I think this is the correct way to handle this (not tested):

array = zeros(cc_t, N)
ptr = Base.unsafe_convert(Ptr{cc_t}, array ) #  unsafe! make sure to keep a reference to array alive
tty = termios(0,0,0,0,ptr ,0,0)
# C argument types need to be Ptr (the type closest to C), while Ref should be passed as an argument mirroring Ptr in C.
ret = ccall((:tcgetattr, "libc"), Int32, (Int32, Ptr{termios}), fd, Ref(tty))

Array pointers in structs are not that nicely documented :frowning:

Basically don’t call unsafe_convert manually like this. The code here is allowed to crash.

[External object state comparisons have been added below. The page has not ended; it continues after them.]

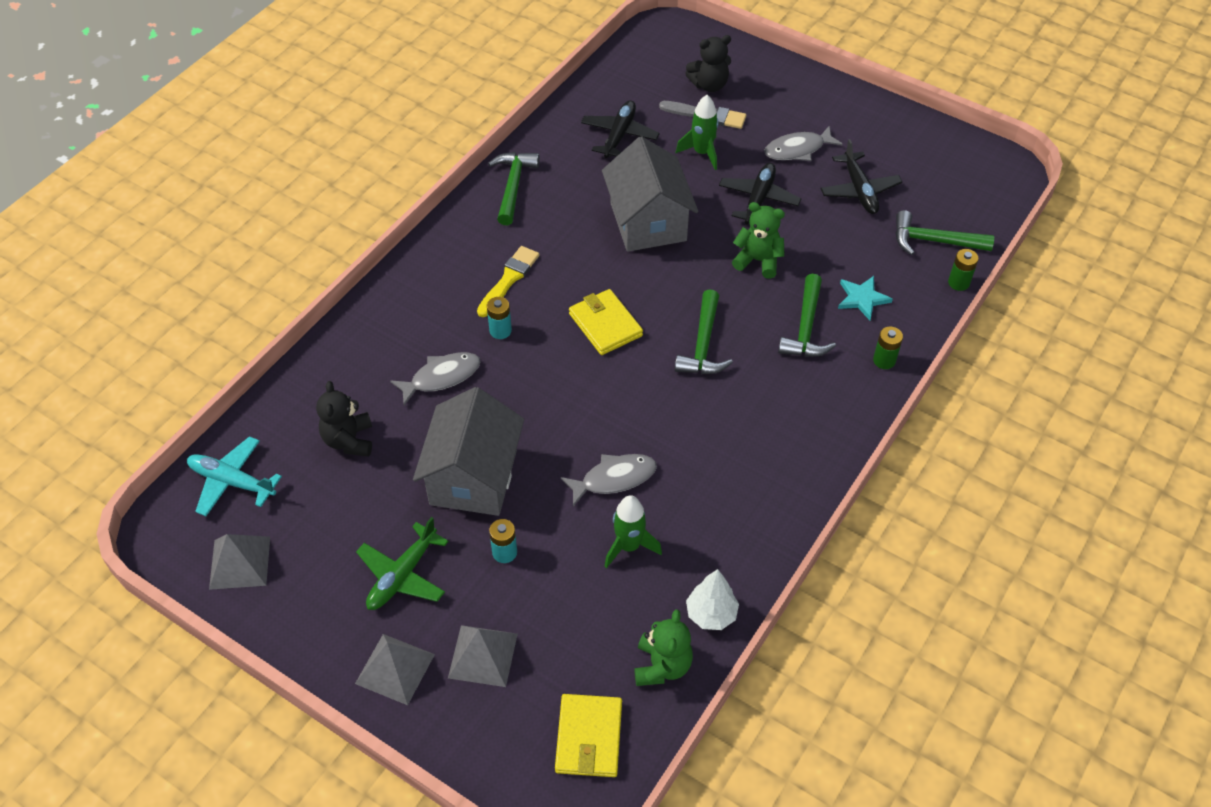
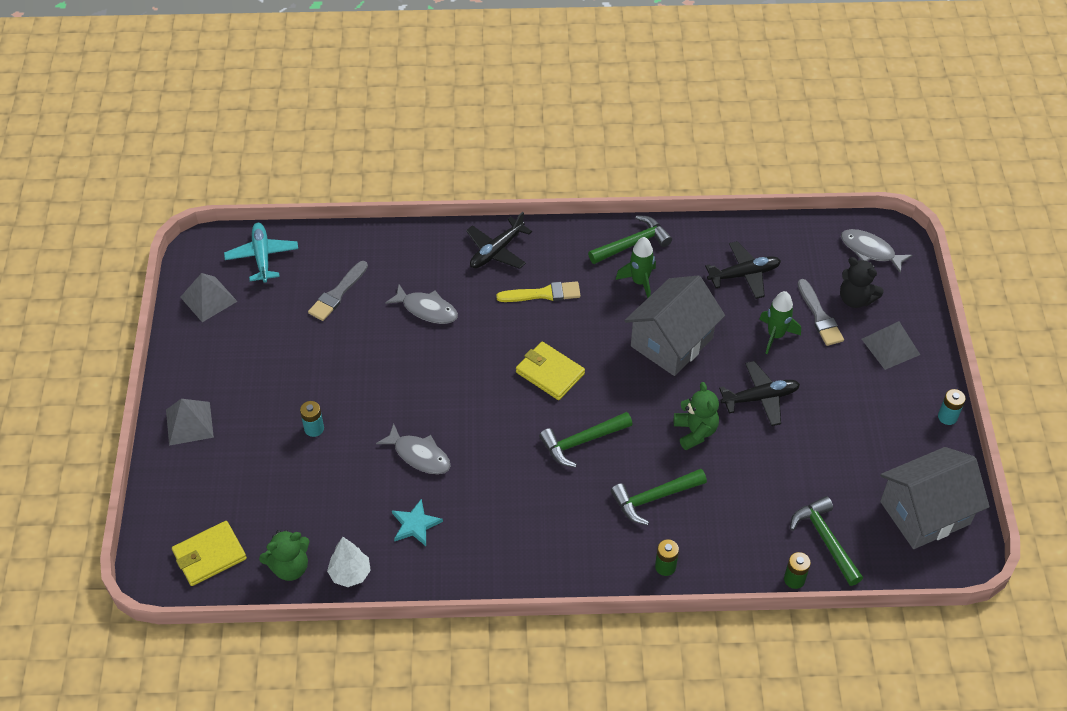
camera: 55 degrees right, 0 degrees up
black teddy bear [316,381,372,457] -> grey brush [308,261,368,321]
green plane [356,517,449,610] -> none
grey house [413,387,524,516] -> grey house moved to [880,447,990,549]
grey pyramid [448,625,518,687] -> grey pyramid moved to [862,321,920,370]
turquoise battery [487,297,512,339] -> turquoise battery moved to [938,389,966,425]
yellow wallet [569,289,643,355] -> yellow wallet turned 75 degrees counterclockwise [516,342,585,400]
green rocket [605,495,662,568] -> green rocket moved to [616,237,656,298]
grey fish [764,126,843,161] -> grey fish moved to [841,229,912,273]
black plane [820,139,902,214] -> black plane moved to [466,212,532,269]
turquoise star [838,276,893,320] -> turquoise star moved to [392,499,443,546]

Also this appears to be duplicated at Help with ccall to clib functions Note that this is not the correct way to declare inline array member (and note that C arrays are NOT pointer).

Oh, I didn’t see the full comment about c_cc being c_cc[NCCS]

Basically don’t call unsafe_convert manually like this. The code here is allowed to crash.

Can you remind me what the correct way is, in case it’s not a statically sized array in C, but indeed a pointer?

You should call Base.cconvert first and call Base.unsafe_convert on top of that. (Or call pointer on the array).
Also, you have to make sure that the result of the cconvert is live throughout the time you need to use the pointer.
There isn’t a well defined way to do this on 0.6 though depending on the context there are a few way to do it taking advantage of the optimizer deficiency (store the reference to a type and makes sure that wrapper type is live until the pointer is not needed works most of the time). As most of the optimizer issues are being fixed on 0.7 Fancier GC preserve intrinsics by Keno · Pull Request #23610 · JuliaLang/julia · GitHub will be the way to do it.

Thanks! Sorry for further derailing but I’m always tripping over this, so I want to make sure I understand it this time. Is this considered to be correct:

immutable JLTest
x::Vector{Cint}
end

immutable CTest
x::Ptr{Cint}
y::Any
end

function cconvert(::Type{CTest}, x::JLTest)
     CTest(pointer(x.x), x.x)
end
ccall(:mutate_in_c, Void, (Ctest,), x::JLTest)

@yuyichao feel free to ignore this, on a second look your examples are pretty clear!

The code is valid though

  1. I think the ccall should use CTest instead of Ctest
  2. Unless the C code actually want a struct { int *; void *; }; as input parameter (passed by value) you might need to change how you write the ccall. (The julia code you have is correct, just that the C API usually doesn’t look like this)

Other examples of valid cconvert def include CTest(pointer(x.x)), x.x or y = cconvert(Ptr{Cint}, x.x); CText(unsafe_convert(Ptr{Cint}, y), y) It is not necessary to store the reference in the struct for this case since it’s in cconvert and you are only dealing with ccall. This is the only case we guarantee on 0.4-0.6 about the rooting lifetime. The example I give is only necessary if you are to keep the converted result for more than a ccall or when you aren’t/can’t pass the object to be rooted to the ccall.